## REQUEST A
Convert the part of the listing that opens with the line containing "Give the start" and closes with the line containing "11:30 AM -- halfway" into a JSON list of strings, one string per line, omitting blank lines. Leave the pictures out of the result.

## SOURCE
[SCIP] reformulations and convex MINLP

Stefan Vigerske stefan at math.hu-berlin.de
Fri Apr 14 23:35:33 CEST 2017


Hi,

both is still correct for SCIP 4.
One exception might be the disaggregation of SOC, which was added with 
SCIP 4.

There is also the recent paper
http://nbn-resolving.de/urn:nbn:de:0297-zib-59377
which at the beginning of Section 2.4.1 states that underestimators for 
each summand (f(x), g(x)) are computed and then summed up for a single 
cut. (my thesis should say the same somewhere)
Indeed, there are cases where splitting up the sum and adding additional 
auxiliary variables would be more efficient. One reason against it had 
to do with summing up of small violations of auxiliary constraints.

## REQUEST B
According to the post on SCIP reformulations and convex MINLP, which feature was added with SCIP 4?

## DATA SUPPLIED
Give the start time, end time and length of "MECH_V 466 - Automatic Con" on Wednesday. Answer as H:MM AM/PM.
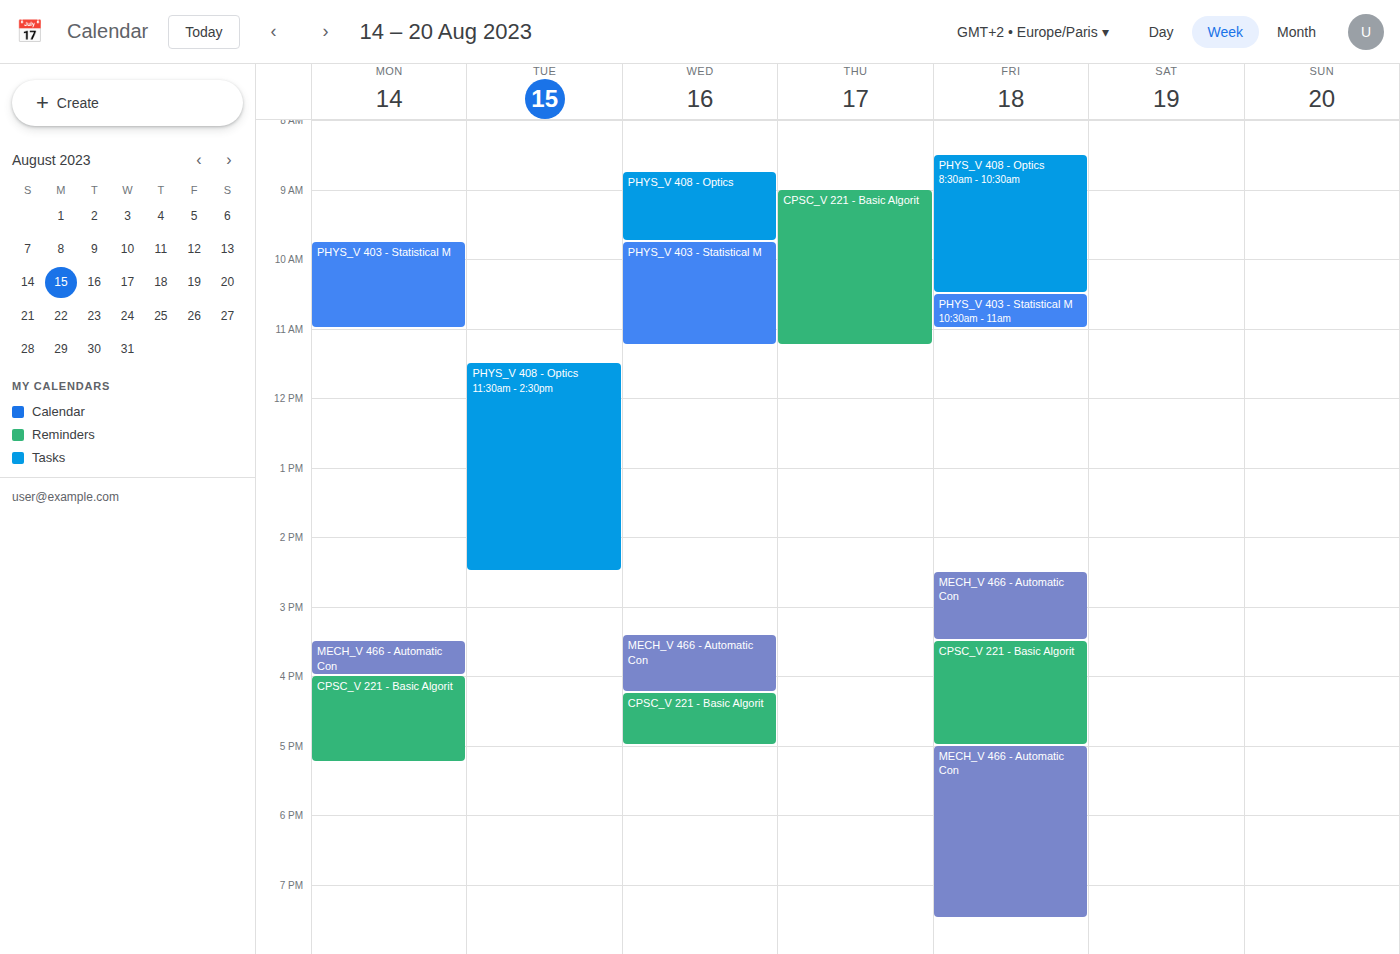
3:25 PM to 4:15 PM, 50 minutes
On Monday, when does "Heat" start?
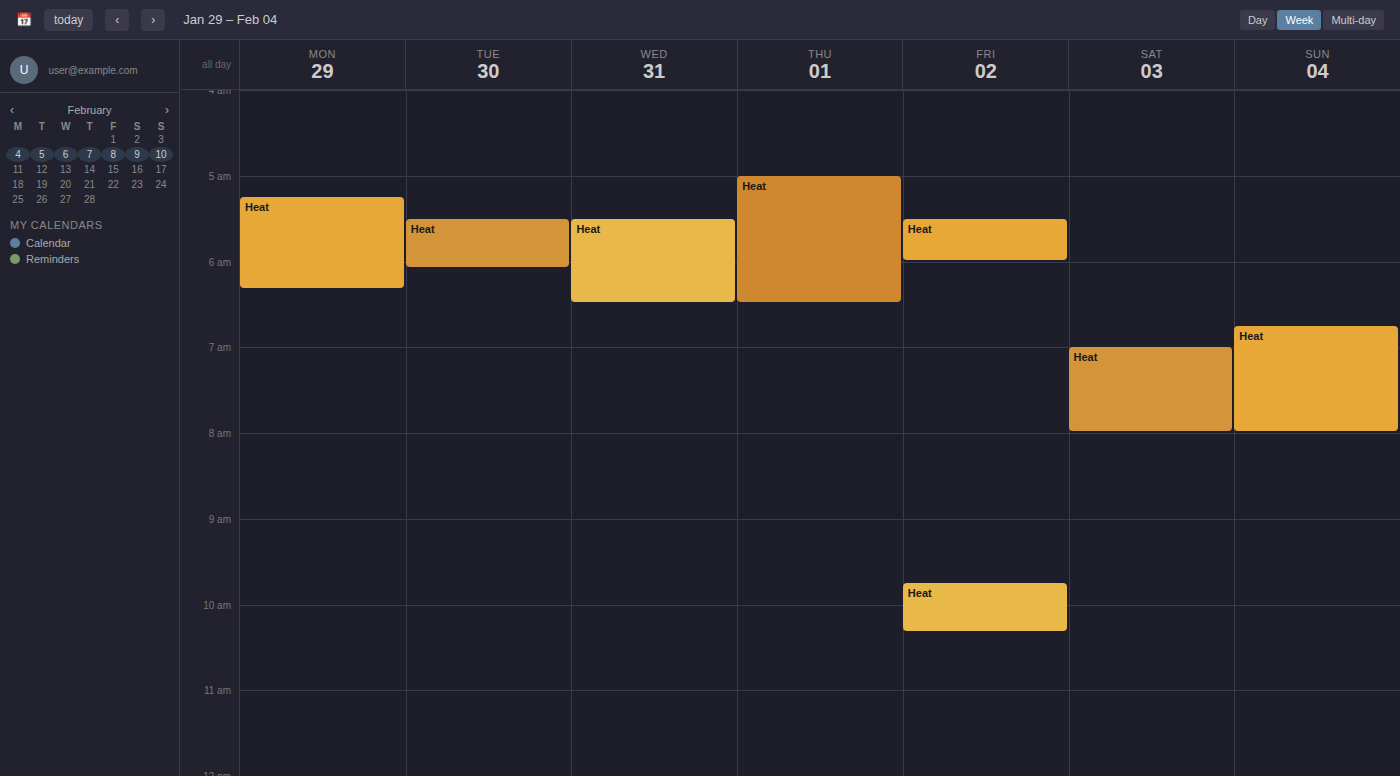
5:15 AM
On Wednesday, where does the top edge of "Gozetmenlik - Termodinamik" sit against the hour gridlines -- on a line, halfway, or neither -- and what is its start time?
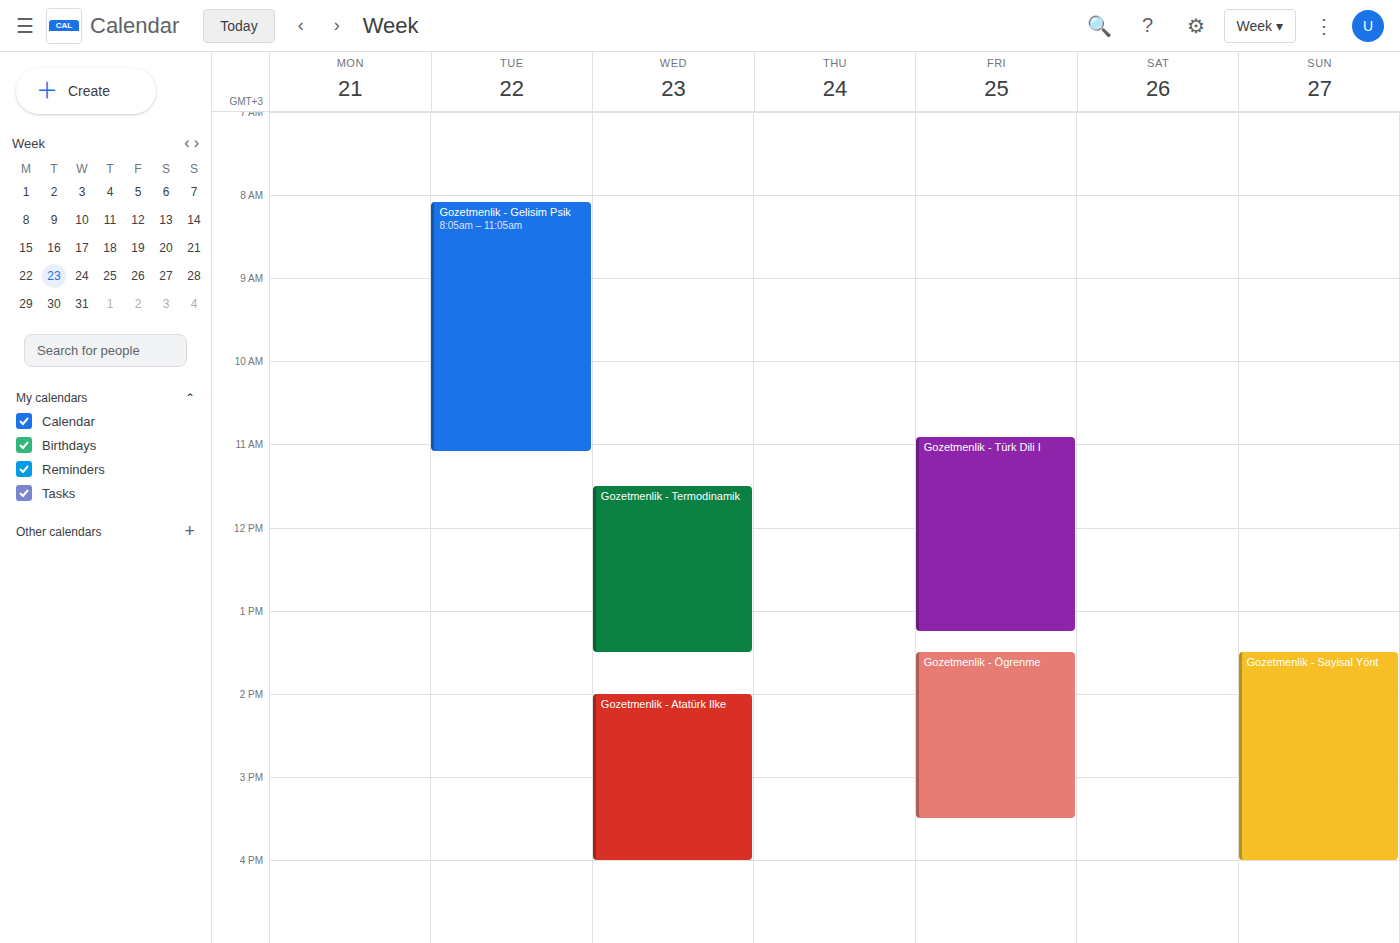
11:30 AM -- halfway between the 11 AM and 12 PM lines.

* * *

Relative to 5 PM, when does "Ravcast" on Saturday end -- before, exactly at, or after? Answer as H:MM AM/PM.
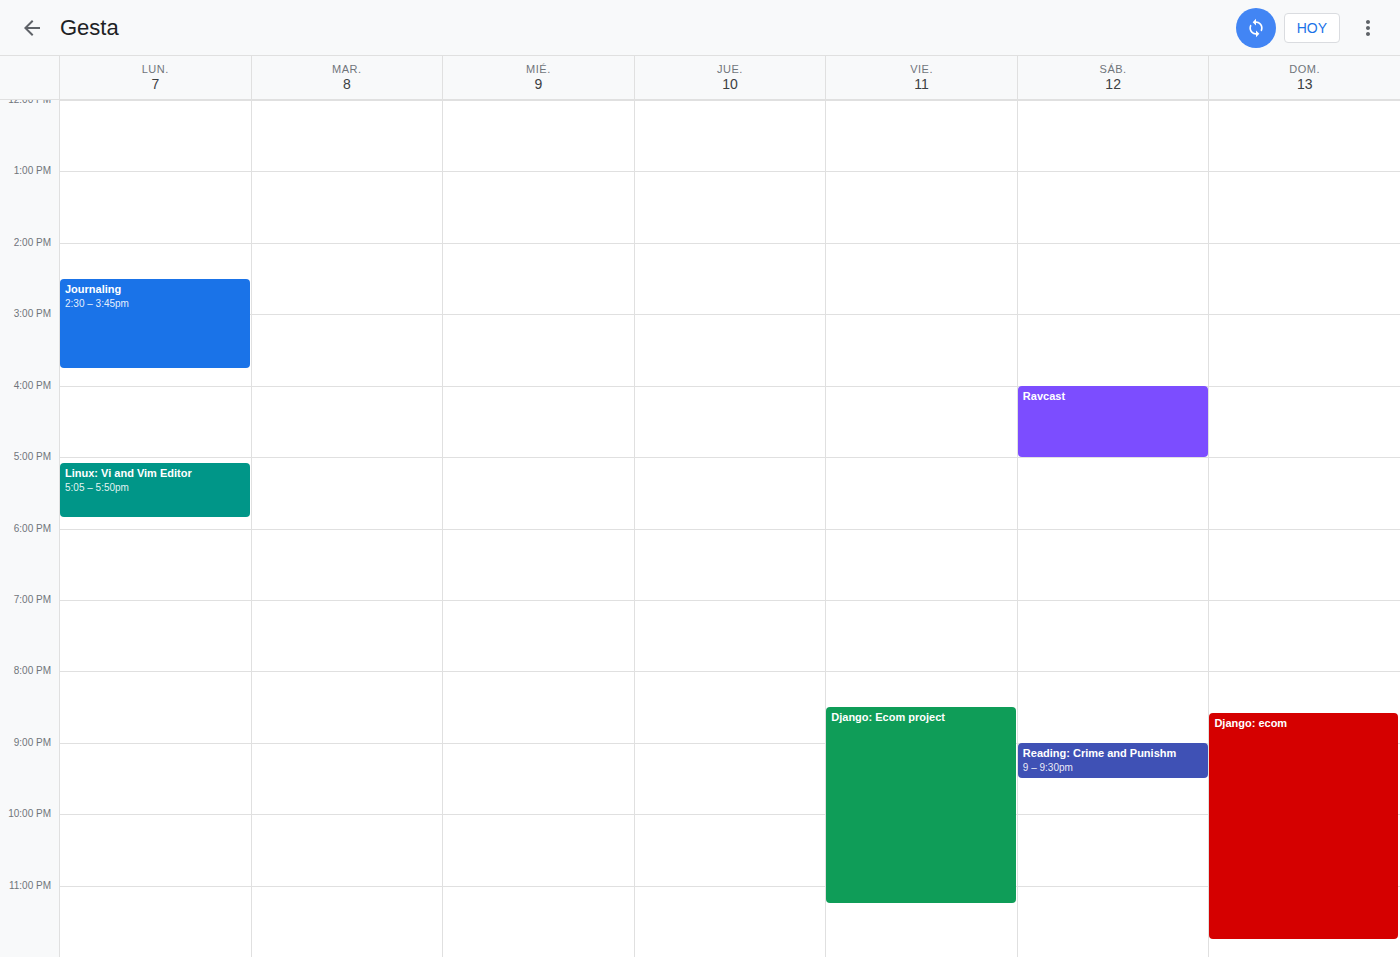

## EXERCISE SOLUTION A
[
  "Give the start time, end time and length of \"MECH_V 466 - Automatic Con\" on Wednesday. Answer as H:MM AM/PM.",
  "3:25 PM to 4:15 PM, 50 minutes",
  "On Monday, when does \"Heat\" start?",
  "5:15 AM",
  "On Wednesday, where does the top edge of \"Gozetmenlik - Termodinamik\" sit against the hour gridlines -- on a line, halfway, or neither -- and what is its start time?",
  "11:30 AM -- halfway between the 11 AM and 12 PM lines."
]

## EXERCISE SOLUTION B
The disaggregation of SOC.